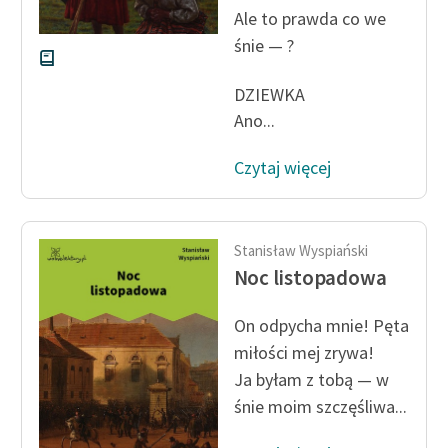
Ale to prawda co we
śnie — ?
DZIEWKA
Ano...
Czytaj więcej
Stanisław Wyspiański
Noc listopadowa
On odpycha mnie! Pęta
miłości mej zrywa!
Ja byłam z tobą — w
śnie moim szczęśliwa...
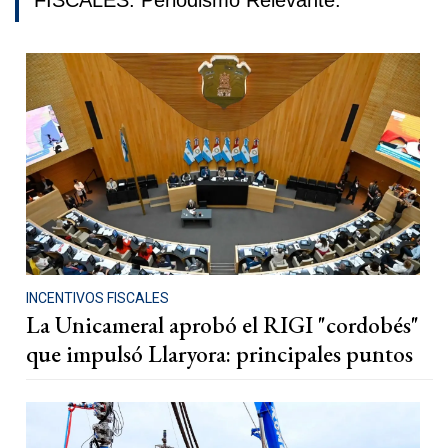
FISCALES. Periodismo Relevante.
INCENTIVOS FISCALES
La Unicameral aprobó el RIGI "cordobés"
que impulsó Llaryora: principales puntos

....

- _TASK PROMPT_
Looking at the records above, say how many of their lines include the word "FISCALES", with no other words.

- _YOUR SOLUTION_
2